_PASSAGE PROVIDED_.
════════════════

Files

master a743bb9a1d devops folders consolidate

2026-01-25 23:39:14 +02:00

12 KiB

Raw Blame History

CONCELIER-LNM-26-001 · Linkset Correlation Rules (v2)

Supersedes linkset-correlation-21-002.md for new linkset builds. V1 linksets remain valid; migration job will recompute confidence using v2 algorithm.

Purpose: Address critical failure modes in v1 correlation (intersection transitivity, false conflict emission) and introduce higher-discriminative signals (patch lineage, version compatibility, IDF-weighted package matching).

Scope

Applies to linksets produced from advisory_observations (LNM v2).
Correlation is aggregation-only: no value synthesis or merge; emit conflicts instead of collapsing fields.
Output persists in advisory_linksets and drives advisory.linkset.updated@1 events.
Maintains determinism, offline posture, and LNM/AOC contracts.

Key Changes from v1

Aspect	v1 Behavior	v2 Behavior
Alias matching	Intersection across all inputs	Graph connectivity (LCC ratio)
PURL matching	Intersection across all inputs	Pairwise coverage + IDF weighting
Reference clash	Emitted on zero overlap	Only on true URL contradictions
Conflict penalty	Single -0.1 for any conflict	Typed severities with per-reason penalties
Patch lineage	Not used	Top-tier signal (+0.35 for exact SHA)
Version ranges	Divergence noted only	Classified (Equivalent/Overlapping/Disjoint)

Deterministic Confidence Calculation (0-1)

Signal Weights

confidence = clamp(
  0.30 * alias_connectivity +
  0.10 * alias_authority +
  0.20 * package_coverage +
  0.10 * version_compatibility +
  0.10 * cpe_match +
  0.10 * patch_lineage +
  0.05 * reference_overlap +
  0.05 * freshness_score
) - typed_penalty

Signal Definitions

`alias_connectivity` (weight: 0.30)

Graph-based scoring replacing intersection-across-all.

Build bipartite graph: observation nodes ↔ alias nodes
Connect observations that share any alias (transitive bridging)
Compute LCC (largest connected component) ratio: |LCC| / N

Scenario	Score
All observations in single connected component	1.0
80% of observations connected	0.8
No alias overlap at all	0.0

Why this matters: Sources A (CVE-X), B (CVE-X + GHSA-Y), C (GHSA-Y) now correctly correlate via transitive bridging, whereas v1 produced score = 0.

`alias_authority` (weight: 0.10)

Scope-based weighting using existing canonical key prefixes:

Alias Type	Authority Score
CVE-* (global)	1.0
GHSA-* (ecosystem)	0.8
Vendor IDs (RHSA, MSRC, CISCO, VMSA)	0.6
Distribution IDs (DSA, USN, SUSE)	0.4
Unknown scheme	0.2

`package_coverage` (weight: 0.20)

════════════════

_TASKS TO COMPLETE_.
a) Quote the linkset correlation rules word for word, starting at "Purpose: Address critical" and ending at "IDF-weighted package matching).".
b) Write the next part of the linkset correlation rules, picking up where they stop.
The items have no connection to the linkset correlation rules.

════════════════

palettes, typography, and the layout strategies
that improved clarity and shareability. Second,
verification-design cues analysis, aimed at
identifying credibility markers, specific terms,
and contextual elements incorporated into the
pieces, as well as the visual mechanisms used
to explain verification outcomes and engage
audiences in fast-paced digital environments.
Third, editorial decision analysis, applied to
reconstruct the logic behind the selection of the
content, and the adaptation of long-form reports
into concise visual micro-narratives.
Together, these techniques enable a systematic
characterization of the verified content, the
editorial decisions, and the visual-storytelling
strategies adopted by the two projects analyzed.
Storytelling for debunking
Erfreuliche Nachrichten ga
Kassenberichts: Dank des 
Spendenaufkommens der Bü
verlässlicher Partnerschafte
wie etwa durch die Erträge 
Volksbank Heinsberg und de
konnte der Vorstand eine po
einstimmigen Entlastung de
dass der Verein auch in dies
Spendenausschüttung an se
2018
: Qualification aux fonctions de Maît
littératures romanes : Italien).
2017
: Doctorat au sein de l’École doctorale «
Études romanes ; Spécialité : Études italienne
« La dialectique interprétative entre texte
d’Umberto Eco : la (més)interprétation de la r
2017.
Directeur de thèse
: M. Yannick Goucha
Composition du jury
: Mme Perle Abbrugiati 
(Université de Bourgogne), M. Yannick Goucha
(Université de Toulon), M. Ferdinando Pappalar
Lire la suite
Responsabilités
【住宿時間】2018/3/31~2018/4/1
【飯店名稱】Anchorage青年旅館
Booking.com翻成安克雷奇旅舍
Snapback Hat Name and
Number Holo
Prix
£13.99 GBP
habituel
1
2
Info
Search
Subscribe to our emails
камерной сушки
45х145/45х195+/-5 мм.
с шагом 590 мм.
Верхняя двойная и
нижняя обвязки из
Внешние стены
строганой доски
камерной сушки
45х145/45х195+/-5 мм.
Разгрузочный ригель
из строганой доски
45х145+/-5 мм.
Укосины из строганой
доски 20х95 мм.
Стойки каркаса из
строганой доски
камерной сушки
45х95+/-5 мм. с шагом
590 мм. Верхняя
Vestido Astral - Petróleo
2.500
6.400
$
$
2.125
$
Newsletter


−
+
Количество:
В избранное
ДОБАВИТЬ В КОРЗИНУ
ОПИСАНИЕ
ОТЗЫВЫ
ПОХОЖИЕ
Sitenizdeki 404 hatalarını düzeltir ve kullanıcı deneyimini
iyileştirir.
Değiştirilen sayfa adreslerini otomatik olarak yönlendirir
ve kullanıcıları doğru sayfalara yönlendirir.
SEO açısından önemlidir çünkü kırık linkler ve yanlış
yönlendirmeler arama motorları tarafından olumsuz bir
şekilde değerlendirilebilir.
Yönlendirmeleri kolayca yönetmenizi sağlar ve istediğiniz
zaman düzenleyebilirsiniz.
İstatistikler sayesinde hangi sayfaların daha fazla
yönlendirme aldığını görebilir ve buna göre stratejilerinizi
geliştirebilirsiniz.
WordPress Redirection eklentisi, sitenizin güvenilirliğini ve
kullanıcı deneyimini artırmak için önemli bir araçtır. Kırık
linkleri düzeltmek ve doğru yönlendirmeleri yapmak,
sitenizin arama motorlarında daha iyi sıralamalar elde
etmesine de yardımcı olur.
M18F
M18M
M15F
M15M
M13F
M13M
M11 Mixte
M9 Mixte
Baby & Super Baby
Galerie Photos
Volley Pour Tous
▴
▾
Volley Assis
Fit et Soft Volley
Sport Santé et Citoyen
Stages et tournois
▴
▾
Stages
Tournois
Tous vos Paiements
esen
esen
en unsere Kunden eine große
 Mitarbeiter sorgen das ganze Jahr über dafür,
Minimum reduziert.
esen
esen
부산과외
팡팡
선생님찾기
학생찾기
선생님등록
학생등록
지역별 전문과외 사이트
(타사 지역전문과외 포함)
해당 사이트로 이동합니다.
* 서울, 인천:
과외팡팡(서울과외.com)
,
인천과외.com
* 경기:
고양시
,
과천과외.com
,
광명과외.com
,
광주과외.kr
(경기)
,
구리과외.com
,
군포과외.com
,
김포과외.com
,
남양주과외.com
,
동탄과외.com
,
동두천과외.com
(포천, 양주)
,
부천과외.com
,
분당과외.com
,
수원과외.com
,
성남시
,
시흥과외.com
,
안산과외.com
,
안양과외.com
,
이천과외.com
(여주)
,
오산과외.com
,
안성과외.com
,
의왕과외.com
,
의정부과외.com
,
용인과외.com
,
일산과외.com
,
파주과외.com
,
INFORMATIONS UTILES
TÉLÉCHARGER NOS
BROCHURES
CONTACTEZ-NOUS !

════════════════

_RESULTS_.
a)
Purpose: Address critical failure modes in v1 correlation (intersection transitivity, false conflict emission) and introduce higher-discriminative signals (patch lineage, version compatibility, IDF-weighted package matching).

b)
Pairwise + IDF weighting replacing intersection-across-all.

Extract package keys (PURL without version) from each observation
For each package key, compute IDF weight: log(N / (1 + df)) where N = corpus size, df = observations containing package
Score = weighted overlap ratio across pairs

Scenario	Score
All sources share same rare package	~1.0
All sources share common package (lodash)	~0.6
One "thin" source with no packages	Other sources still score > 0
No package overlap	0.0

IDF fallback: When cache unavailable, uniform weights (1.0) are used.

`version_compatibility` (weight: 0.10)

Classifies version relationships per shared package:

Relation	Score	Conflict
Equivalent: ranges normalize identically	1.0	None
Overlapping: non-empty intersection	0.6	Soft (`affected-range-divergence`)
Disjoint: no intersection	0.0	Hard (`disjoint-version-ranges`)
Unknown: parse failure	0.5	None

Uses SemanticVersionRangeResolver for semver; delegates to ecosystem-specific comparers for rpm EVR, dpkg, apk.

`cpe_match` (weight: 0.10)

Unchanged from v1:

Exact CPE overlap: 1.0
Same vendor/product: 0.5
No match: 0.0

`patch_lineage` (weight: 0.10)

New signal: correlation via shared fix commits.

Extract patch references from observation references (type: patch, fix, commit)
Normalize to commit SHAs using PatchLineageNormalizer
Any pairwise SHA match: 1.0; otherwise 0.0

Why this matters: "These advisories fix the same code" is high-confidence evidence most platforms lack.

`reference_overlap` (weight: 0.05)

Positive-only (no conflict on zero overlap):

Normalize URLs (lowercase, strip tracking params, https://)
Compute max pairwise overlap ratio
Map to score: 0.5 + (overlap * 0.5)

Scenario	Score
100% URL overlap	1.0
50% URL overlap	0.75
Zero URL overlap	0.5 (neutral)

No reference-clash emission for simple disjoint sets.

`freshness_score` (weight: 0.05)

Unchanged from v1:

Spread ≤ 48h: 1.0
Spread ≥ 14d: 0.0
Linear decay between

Conflict Emission (Typed Severities)

Severity Levels

Severity	Penalty Range	Meaning
Hard	0.30 - 0.40	Significant disagreement; likely prevents high-confidence linking
Soft	0.05 - 0.10	Minor disagreement; link with reduced confidence
Info	0.00	Informational; no penalty

Conflict Types and Penalties

Conflict Reason	Severity	Penalty	Trigger Condition
`distinct-cves`	Hard	-0.40	Two different CVE-* identifiers in cluster
`disjoint-version-ranges`	Hard	-0.30	Same package key, ranges have no intersection
`alias-inconsistency`	Soft	-0.10	Disconnected alias graph (but no CVE conflict)
`affected-range-divergence`	Soft	-0.05	Ranges overlap but differ
`severity-mismatch`	Soft	-0.05	CVSS base score delta > 1.0
`reference-clash`	Info	0.00	Reserved for true contradictions only
`metadata-gap`	Info	0.00	Required provenance missing

Penalty Calculation

typed_penalty = min(0.6, sum(penalty_per_conflict))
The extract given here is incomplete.